Ritzy guests, free-flowing Ruinart, and crowded floorplan notwithstanding, attending the fall edition of TEFAF is not too different from ambling around the first two floors of the Metropolitan Museum: a lot of Greco-Roman statues and busts, quaint objets d’art, knick-knacks and antique furniture, and, of course, a solid lineup of giants of the canon.

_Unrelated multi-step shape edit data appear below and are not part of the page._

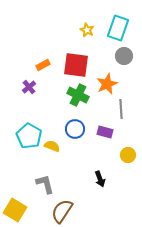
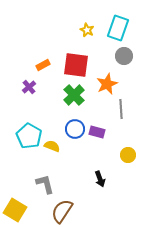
green cross: moved 4 px left; rotated 20 degrees clockwise
purple rectangle: moved 8 px left
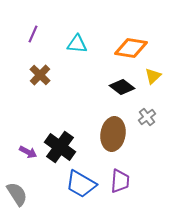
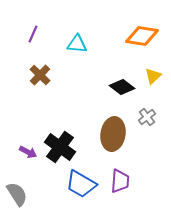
orange diamond: moved 11 px right, 12 px up
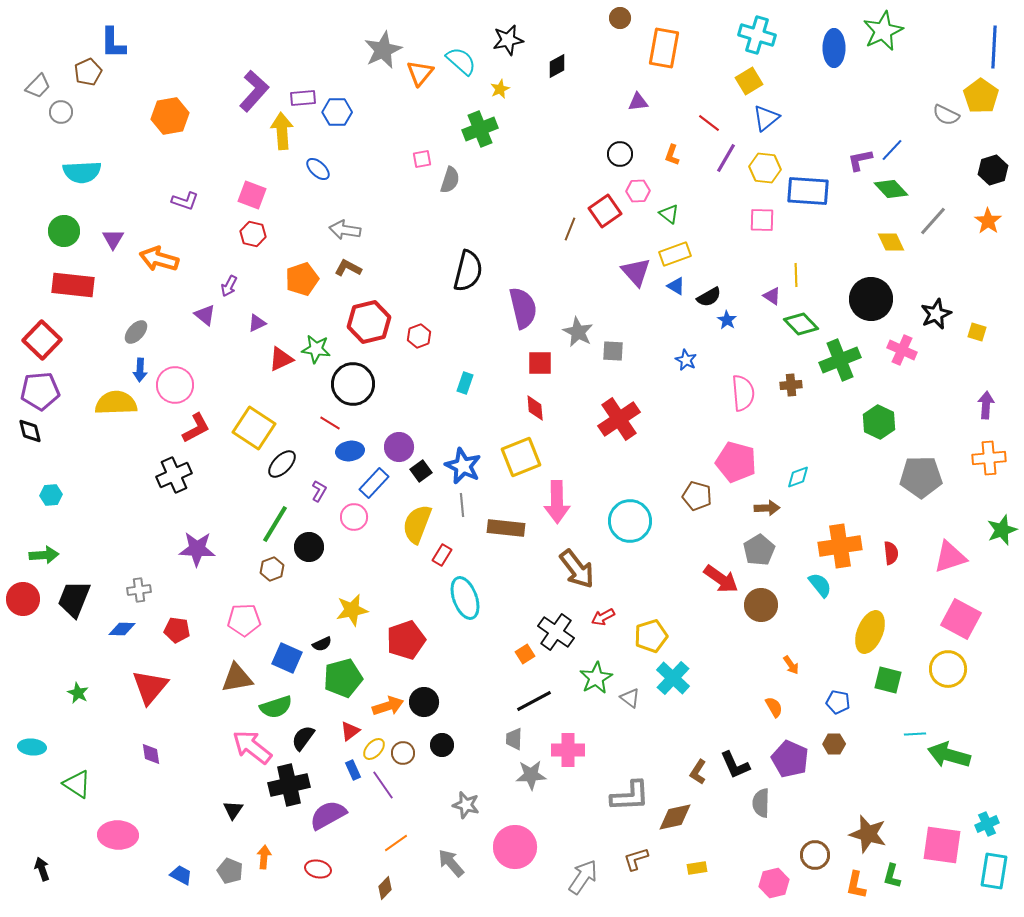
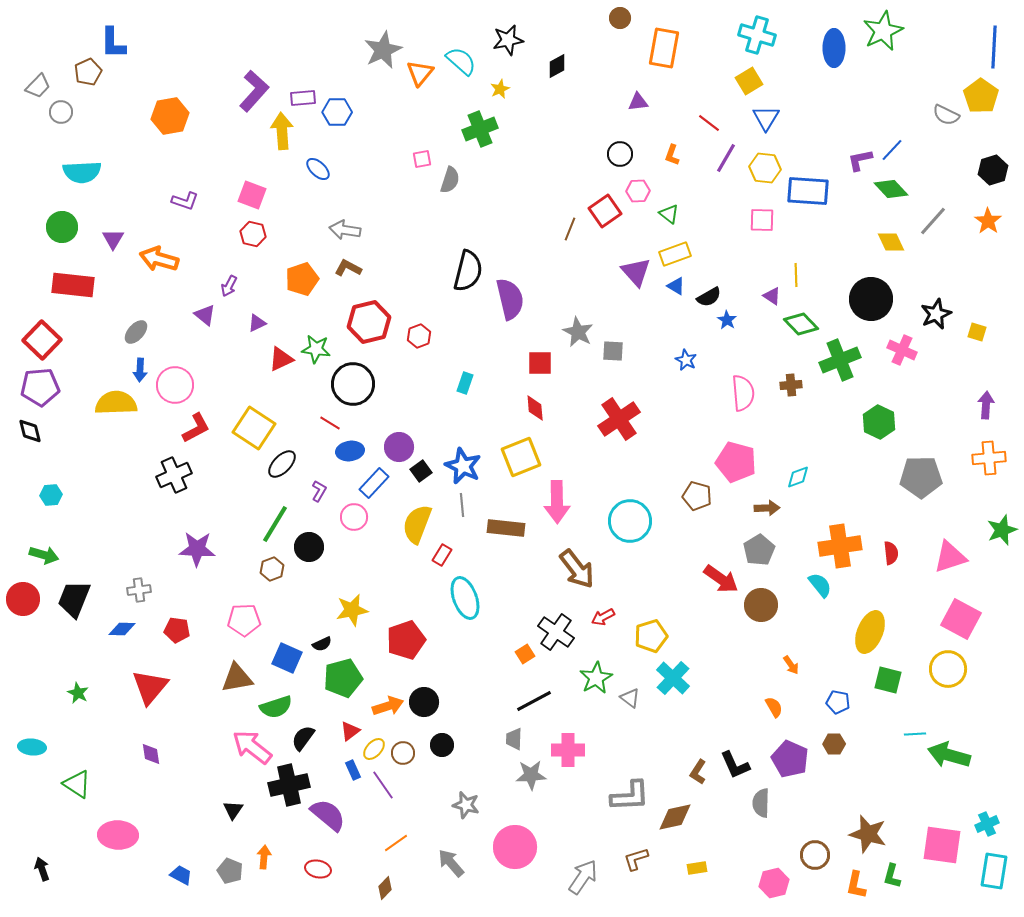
blue triangle at (766, 118): rotated 20 degrees counterclockwise
green circle at (64, 231): moved 2 px left, 4 px up
purple semicircle at (523, 308): moved 13 px left, 9 px up
purple pentagon at (40, 391): moved 4 px up
green arrow at (44, 555): rotated 20 degrees clockwise
purple semicircle at (328, 815): rotated 69 degrees clockwise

Unlike its spring counterpart focused on contemporary art, the fall edition of TEFAF mostly presents decorative arts and artworks “from antiquity to 1920,” and while this means next to no occasions to showcase any boundary-pushing or controversial art of the current era — as most artworks were apolitical and divorced from any current/universal issues — this resulted into a visually satisfying experience, as soothing as a BBC documentary.
If big names are what interests you, you should know that at Landau Fine Art, René Magritte stole the scene with paintings such as “La Corde Sensible” (1960), in which a cloud tops a champagne glass amid a placid landscape; Bottegantica offered a sample of Italian futurism with works by Giacomo Balla; while Galeria Mayoral displayed two works by Joan Miró, “Figure and Bird” (1977) and “Painting Project for A Tapestry” (1973-4). Interestingly, the two paintings were presented in close proximity to a 3rd millennium BC sculpture of a bronze wagon with bulls — presented by Cahn International AG — highlighting their aesthetic similarities.
Of course, the fall edition of TEFAF also lets decorative objects, both big and small, take centerstage: Lillian Nassau featured an ample selection of Tiffany lampshades, while Kugel presented a tete-a-tete lunch service from 1810, a gift among Swedish royals. Mullany showcased sprawling tapestries from the early 16th century depicting fabled countrysides and hunting scenes.
Across galleries, one could find portraits of what, for lack of a better term, one could call “sensuous maidens,” works completed between the late 1800s and early 1900s. Jack Kilgore showcased “Death and The Maiden” (circa 1900) by Camillo Verno, where an auburn-haired woman wearing white and gold looks at the viewer with a mixture of disdain and aloofness while a skeleton creeps behind her. MacConnall-Mason, for example, showcased “Pyrallis” (1918) by John William Godward, a portrait of a woman with a downcast gaze, wearing a semi-translucent, warm pink veil that matches her lips. Similarly, Bernard Goldberg Fine Arts LLC displayed “Le Voil Vert” (The Green Veil) (1924-25) by Tamara de Lempicka: the subject is a young woman wearing lacquer-red lipstick, offset by an emerald-green veil; her gaze pointed upward, as if in ecstasy.
It’s no mystery that fin-de-siècle female sensuality is a crowd pleaser, and Geneva-based Artvera’s displayed a whole series of dancing women, titled “A Moveable Feast,” featuring work by artists including Edgar Degas, André Derain, and Hugo Schreiber.
The overall aesthetic of the art fair is, for lack of a better term, “safe,” even though there are stray elements of surprise: A.Aardewerk, which normally deals antique jewels, for example, displayed a saddle-and-harness hybrid that recalls a luxury BDSM accoutrement, while outside the main galleries, Brooklyn-based art collective “Breakfast” had three motion-sensitive artworks whose appearance changed based on the movements of the people caught within the radius of their cameras. Their “Climate Change Series,” interactive flippable-disks pieces that reflect on the levels of CO2 around Mauna Loa and water in Venice.
And while these more contemporary accents were a pleasant divertissement, there is something blissful about the grandiose predictability of Renaissance tapestries, Old Masters’ paintings, 20th-century modernists, and a fine glass of Ruinart champagne. For once, it was nice to be in a place where nothing, really, was “instagrammable.”
TEFAF New York Fall continues through November 5, 2019 at Park Avenue Armory (643 Park Ave, Upper East Side).